- Task details -
Scan the data. Collect each line that contains the word "своей".

------ Data shown

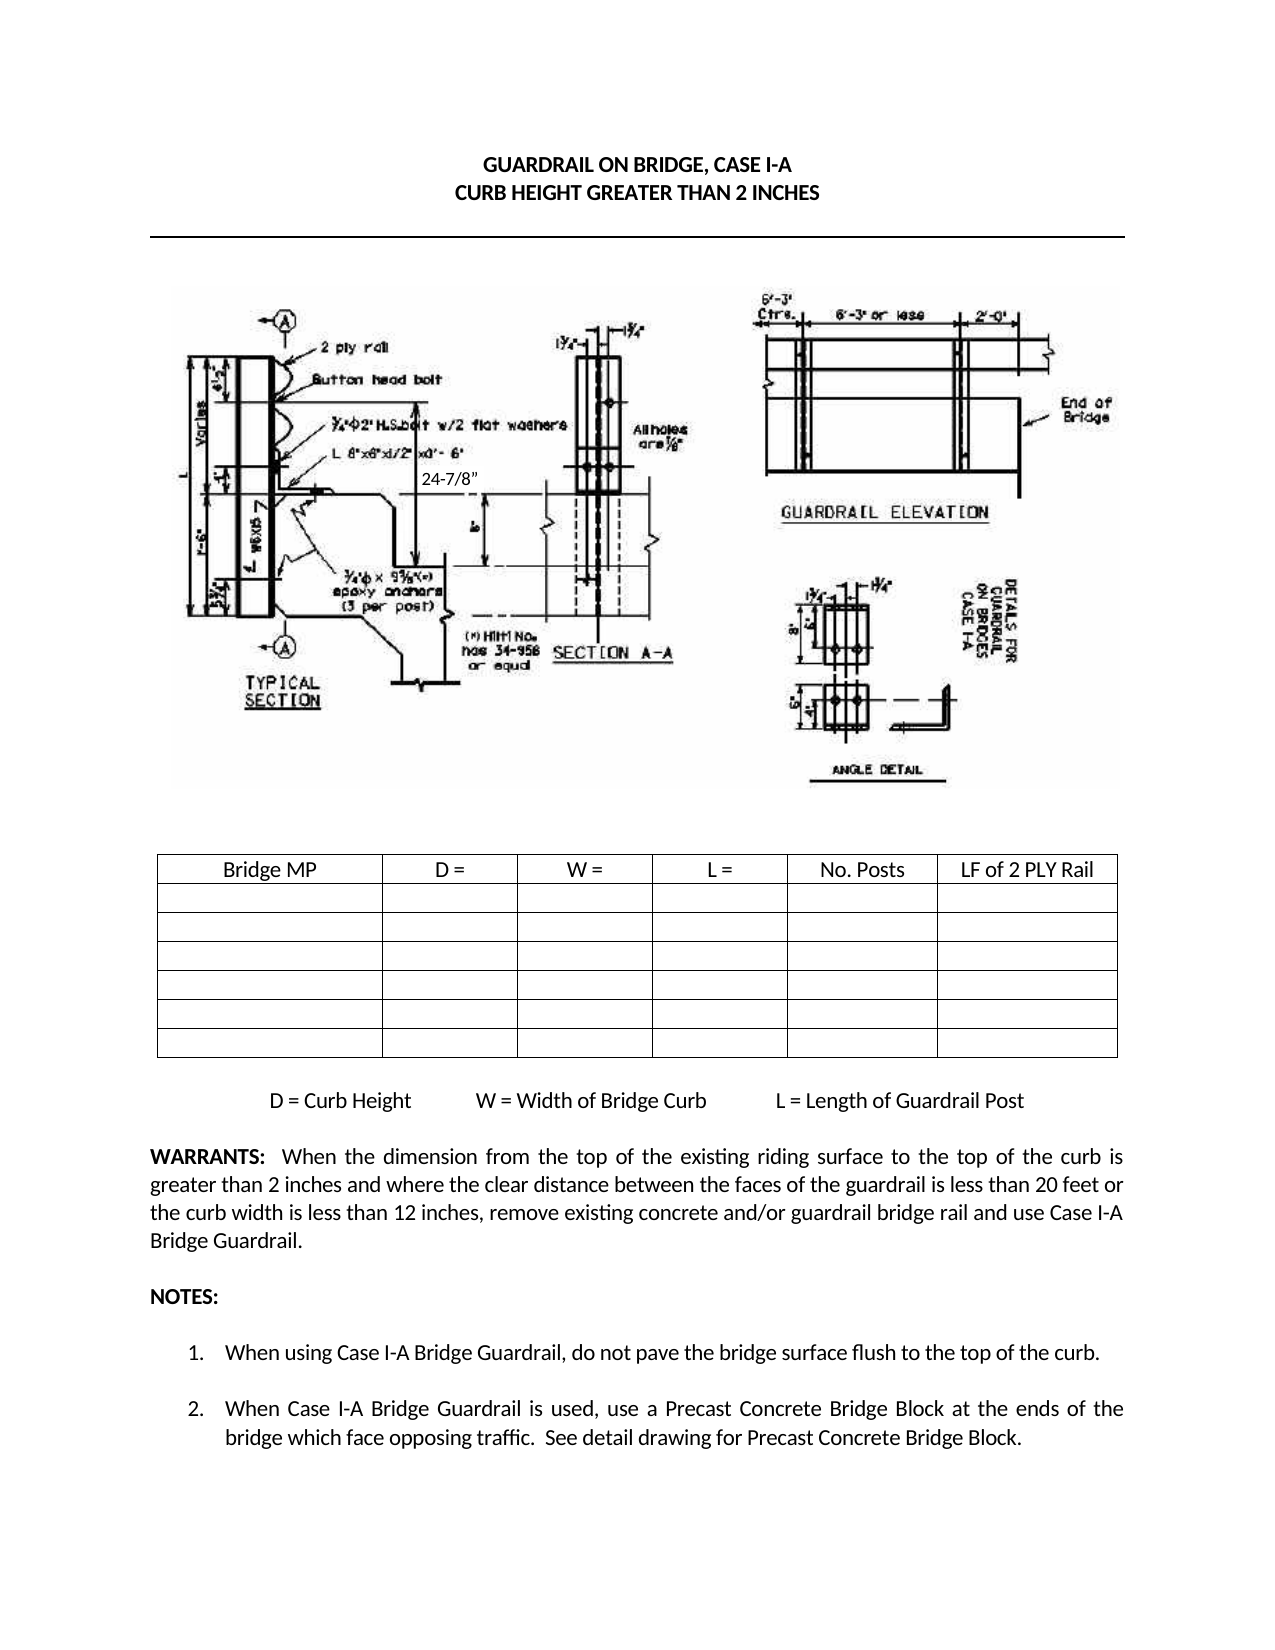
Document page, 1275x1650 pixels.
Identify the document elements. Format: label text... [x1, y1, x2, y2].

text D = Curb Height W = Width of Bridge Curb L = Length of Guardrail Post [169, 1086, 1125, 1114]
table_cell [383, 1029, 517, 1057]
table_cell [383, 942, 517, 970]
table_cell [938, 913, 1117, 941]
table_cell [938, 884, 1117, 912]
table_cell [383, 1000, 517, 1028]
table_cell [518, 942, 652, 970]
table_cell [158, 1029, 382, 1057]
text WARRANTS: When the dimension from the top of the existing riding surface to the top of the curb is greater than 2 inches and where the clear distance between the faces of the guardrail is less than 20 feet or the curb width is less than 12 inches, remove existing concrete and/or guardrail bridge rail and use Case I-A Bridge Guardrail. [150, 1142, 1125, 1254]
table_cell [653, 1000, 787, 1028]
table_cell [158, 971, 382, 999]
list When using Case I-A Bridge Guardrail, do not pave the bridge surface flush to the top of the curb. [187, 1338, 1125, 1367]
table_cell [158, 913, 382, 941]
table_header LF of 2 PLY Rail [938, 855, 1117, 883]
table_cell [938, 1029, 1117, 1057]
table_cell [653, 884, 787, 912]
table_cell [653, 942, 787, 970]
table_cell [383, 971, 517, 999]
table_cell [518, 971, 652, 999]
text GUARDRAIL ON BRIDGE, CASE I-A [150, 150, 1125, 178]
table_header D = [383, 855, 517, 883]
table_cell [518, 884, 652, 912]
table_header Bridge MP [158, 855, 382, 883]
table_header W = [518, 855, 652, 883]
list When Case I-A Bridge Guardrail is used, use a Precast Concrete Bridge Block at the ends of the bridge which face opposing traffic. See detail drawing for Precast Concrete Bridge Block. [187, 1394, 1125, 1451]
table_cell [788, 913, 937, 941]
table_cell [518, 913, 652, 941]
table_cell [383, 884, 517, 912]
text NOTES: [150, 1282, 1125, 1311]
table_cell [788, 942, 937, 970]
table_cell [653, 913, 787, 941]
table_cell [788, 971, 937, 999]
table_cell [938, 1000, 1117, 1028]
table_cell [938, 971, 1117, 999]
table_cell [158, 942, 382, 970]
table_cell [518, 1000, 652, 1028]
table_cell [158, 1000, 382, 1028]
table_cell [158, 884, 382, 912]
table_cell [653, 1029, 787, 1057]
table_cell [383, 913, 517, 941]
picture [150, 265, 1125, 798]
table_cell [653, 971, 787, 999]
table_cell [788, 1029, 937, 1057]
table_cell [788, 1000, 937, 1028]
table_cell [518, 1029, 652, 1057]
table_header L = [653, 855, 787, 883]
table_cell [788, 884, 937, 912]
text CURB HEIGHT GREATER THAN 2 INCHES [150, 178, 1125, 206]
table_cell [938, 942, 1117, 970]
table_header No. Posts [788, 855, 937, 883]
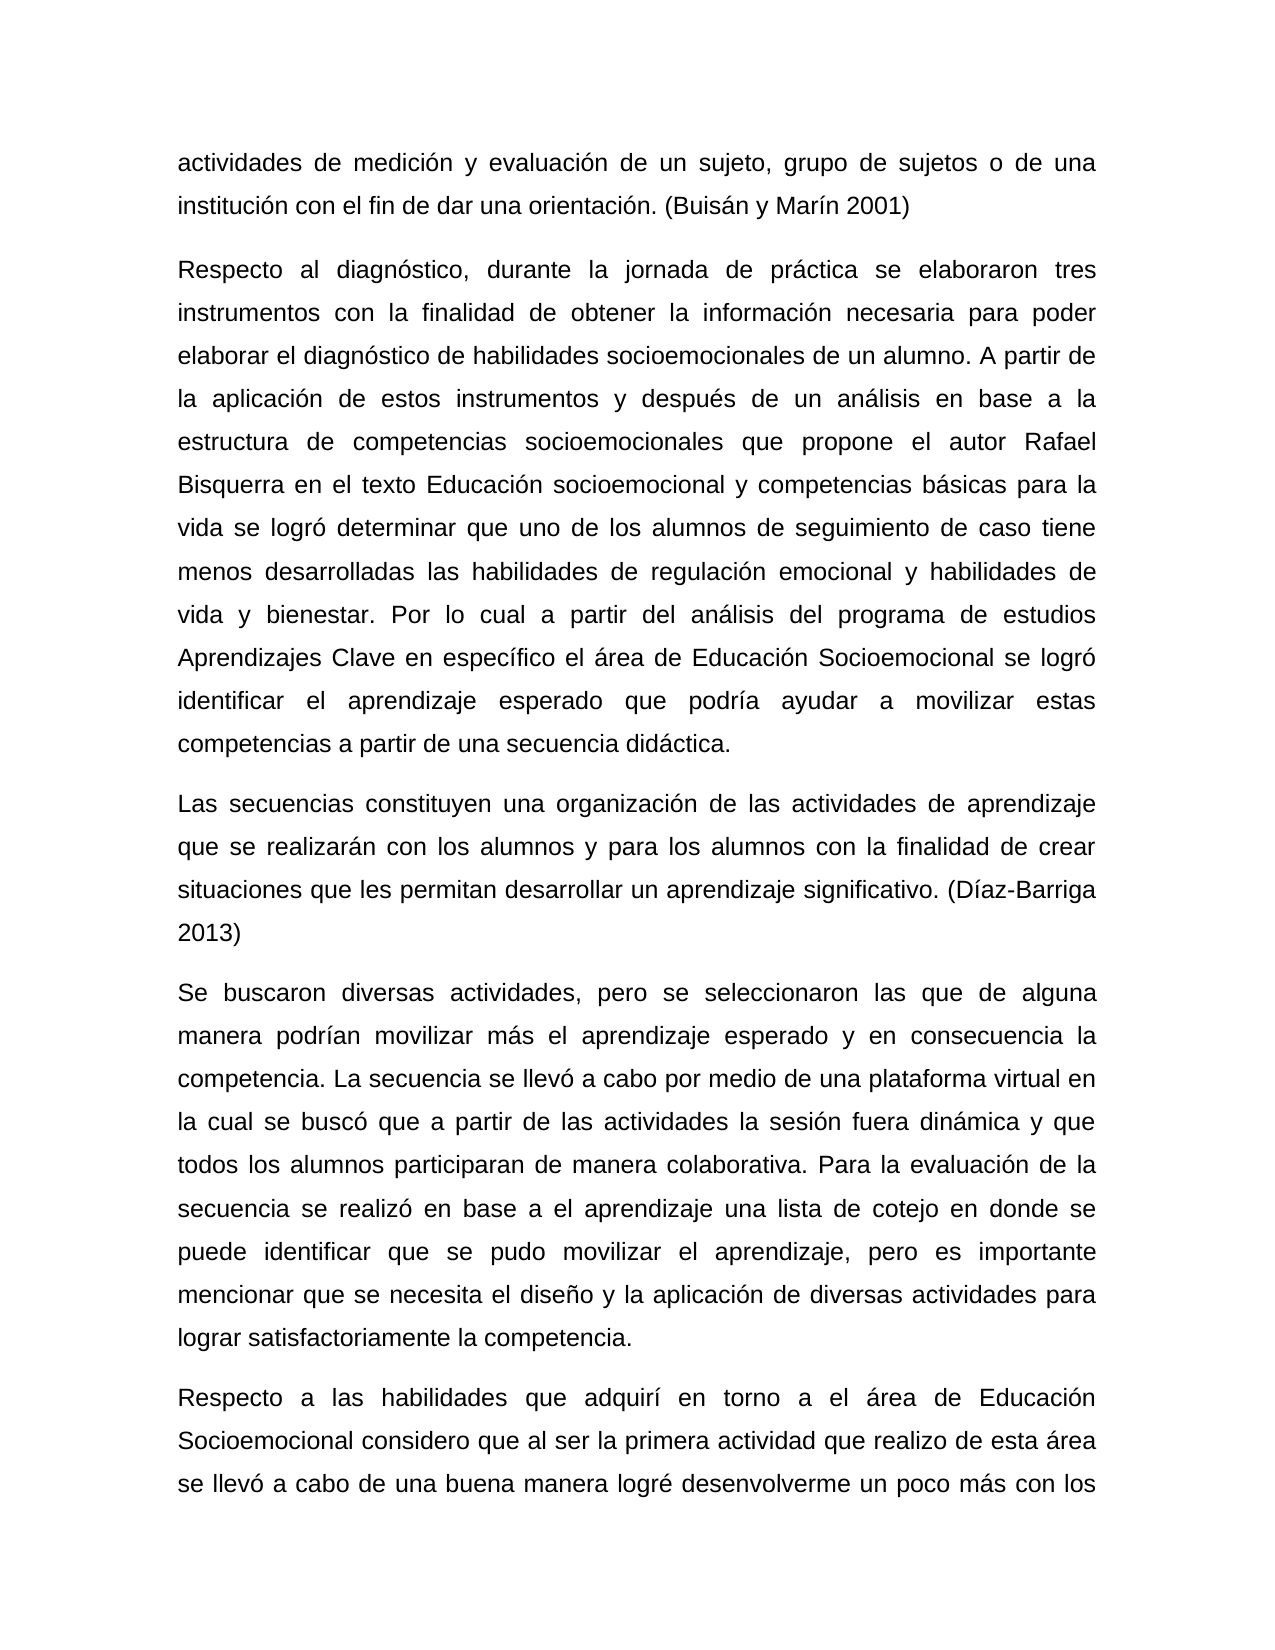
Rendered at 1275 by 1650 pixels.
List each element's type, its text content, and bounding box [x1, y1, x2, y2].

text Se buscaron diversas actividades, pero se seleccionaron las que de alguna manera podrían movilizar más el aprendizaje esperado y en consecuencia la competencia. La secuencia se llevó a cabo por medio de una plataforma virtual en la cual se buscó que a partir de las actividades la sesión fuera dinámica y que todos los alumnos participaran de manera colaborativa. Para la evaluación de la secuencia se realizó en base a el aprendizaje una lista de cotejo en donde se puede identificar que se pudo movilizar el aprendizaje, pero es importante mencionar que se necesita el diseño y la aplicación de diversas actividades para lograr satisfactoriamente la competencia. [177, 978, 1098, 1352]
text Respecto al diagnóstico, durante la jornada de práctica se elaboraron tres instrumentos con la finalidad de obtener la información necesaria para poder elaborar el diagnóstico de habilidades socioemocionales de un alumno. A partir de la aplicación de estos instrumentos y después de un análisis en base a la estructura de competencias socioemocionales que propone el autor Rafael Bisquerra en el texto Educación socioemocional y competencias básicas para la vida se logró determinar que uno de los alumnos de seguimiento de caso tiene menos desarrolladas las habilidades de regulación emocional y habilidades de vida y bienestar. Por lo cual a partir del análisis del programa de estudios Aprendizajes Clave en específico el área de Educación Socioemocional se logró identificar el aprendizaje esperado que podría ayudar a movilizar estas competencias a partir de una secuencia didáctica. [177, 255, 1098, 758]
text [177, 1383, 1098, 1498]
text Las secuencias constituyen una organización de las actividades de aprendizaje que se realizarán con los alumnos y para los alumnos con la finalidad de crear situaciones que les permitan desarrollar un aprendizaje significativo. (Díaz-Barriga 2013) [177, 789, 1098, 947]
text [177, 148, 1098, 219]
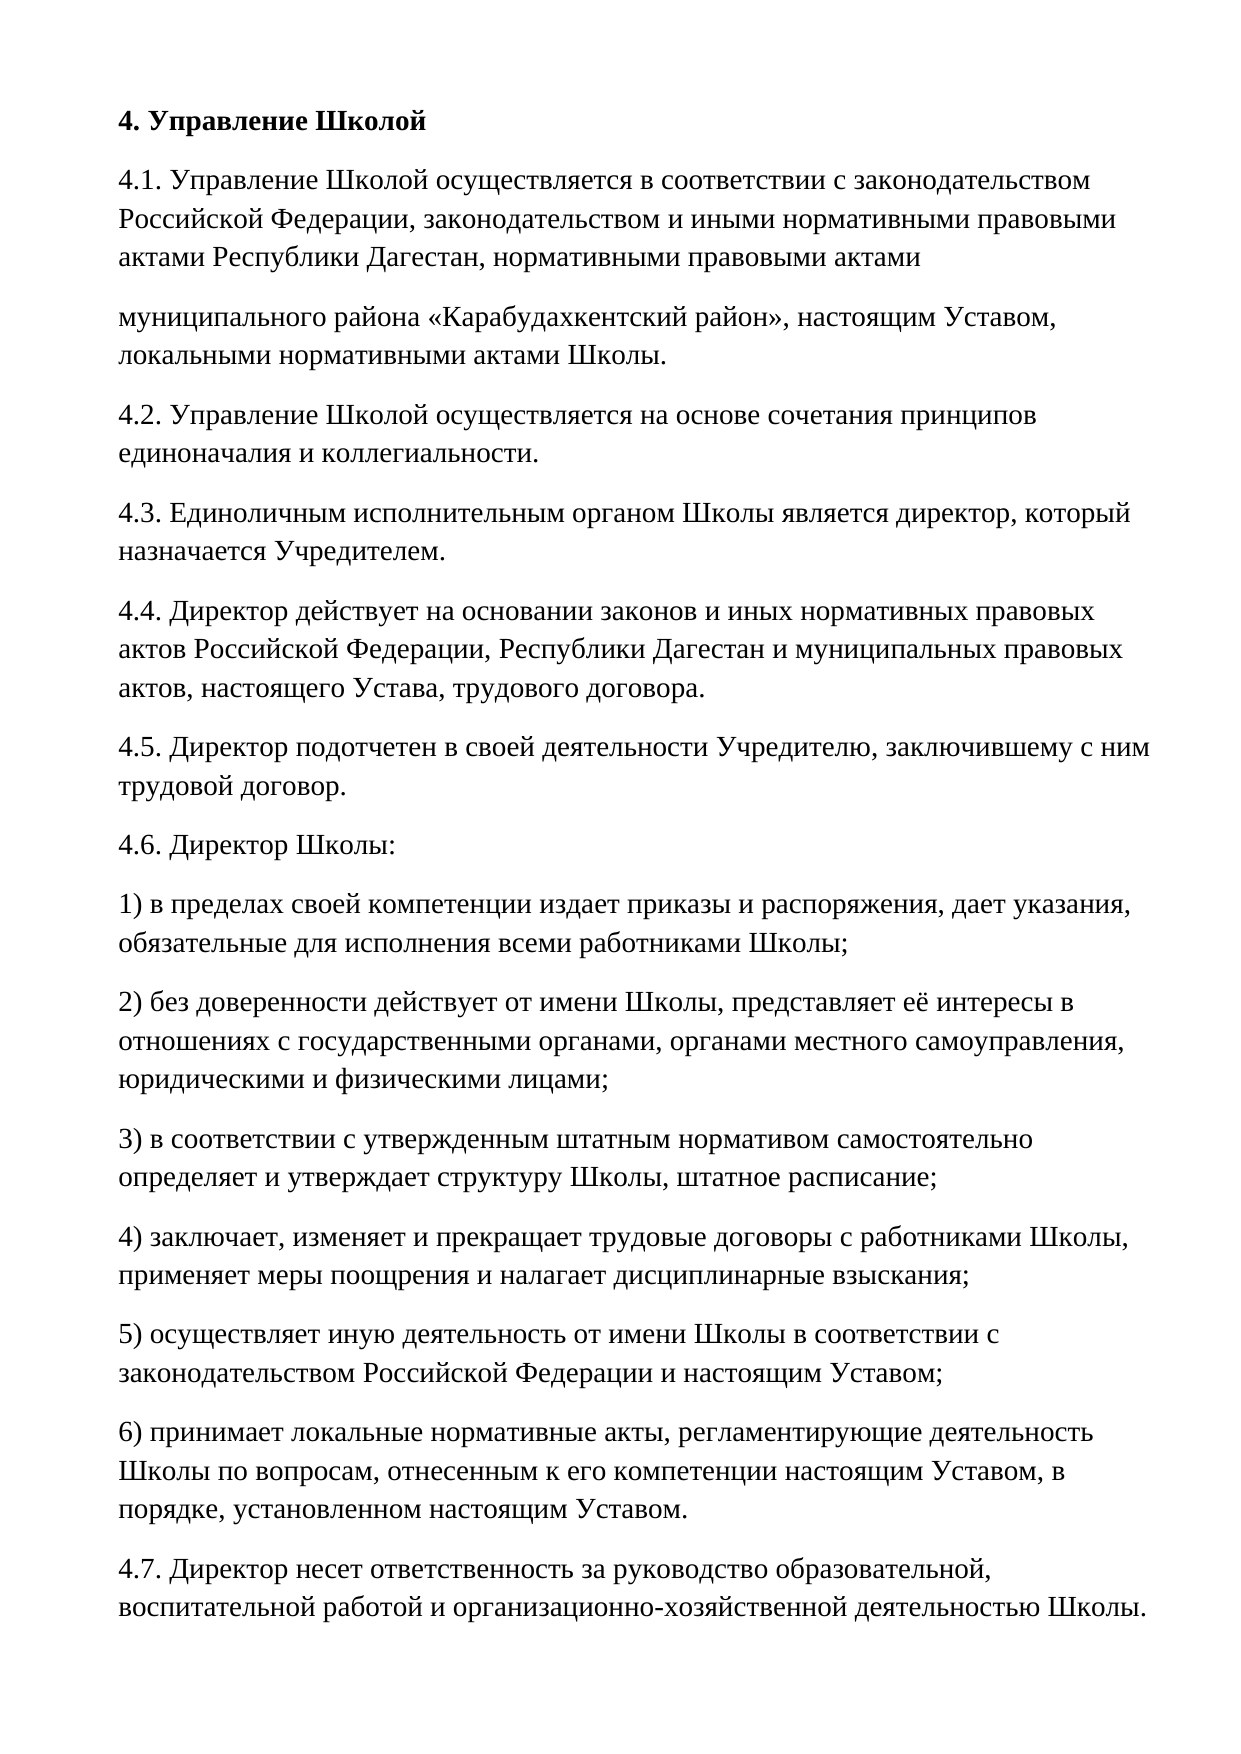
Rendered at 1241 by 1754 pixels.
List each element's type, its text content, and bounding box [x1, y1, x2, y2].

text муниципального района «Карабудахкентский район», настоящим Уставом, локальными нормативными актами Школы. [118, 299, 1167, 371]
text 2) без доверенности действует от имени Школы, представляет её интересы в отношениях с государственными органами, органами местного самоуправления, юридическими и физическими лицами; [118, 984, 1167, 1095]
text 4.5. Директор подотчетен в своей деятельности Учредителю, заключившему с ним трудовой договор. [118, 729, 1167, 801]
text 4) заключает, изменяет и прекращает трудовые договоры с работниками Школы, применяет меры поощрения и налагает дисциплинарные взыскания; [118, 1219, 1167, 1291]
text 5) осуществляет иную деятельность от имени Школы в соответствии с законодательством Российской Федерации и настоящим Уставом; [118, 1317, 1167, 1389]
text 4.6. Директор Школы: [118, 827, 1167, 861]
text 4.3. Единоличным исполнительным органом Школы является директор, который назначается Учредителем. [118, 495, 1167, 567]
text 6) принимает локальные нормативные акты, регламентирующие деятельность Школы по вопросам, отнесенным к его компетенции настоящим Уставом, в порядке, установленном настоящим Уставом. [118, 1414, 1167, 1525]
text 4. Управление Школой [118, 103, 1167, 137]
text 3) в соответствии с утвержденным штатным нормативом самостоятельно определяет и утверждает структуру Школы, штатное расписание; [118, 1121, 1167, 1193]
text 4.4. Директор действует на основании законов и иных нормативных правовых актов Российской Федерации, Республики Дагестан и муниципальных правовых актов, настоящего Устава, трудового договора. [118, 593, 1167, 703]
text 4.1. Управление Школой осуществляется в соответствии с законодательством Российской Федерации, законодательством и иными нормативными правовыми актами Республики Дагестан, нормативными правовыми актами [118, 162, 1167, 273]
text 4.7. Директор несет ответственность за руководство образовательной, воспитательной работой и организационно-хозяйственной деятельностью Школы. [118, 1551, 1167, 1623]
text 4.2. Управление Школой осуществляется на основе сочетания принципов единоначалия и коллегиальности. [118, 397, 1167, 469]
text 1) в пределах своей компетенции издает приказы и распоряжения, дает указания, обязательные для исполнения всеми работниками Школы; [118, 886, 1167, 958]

------------

- Solution to this problem -
text 4.5. Директор подотчетен в своей деятельности Учредителю, заключившему с ним трудовой договор. [118, 729, 1167, 801]
text 1) в пределах своей компетенции издает приказы и распоряжения, дает указания, обязательные для исполнения всеми работниками Школы; [118, 886, 1167, 958]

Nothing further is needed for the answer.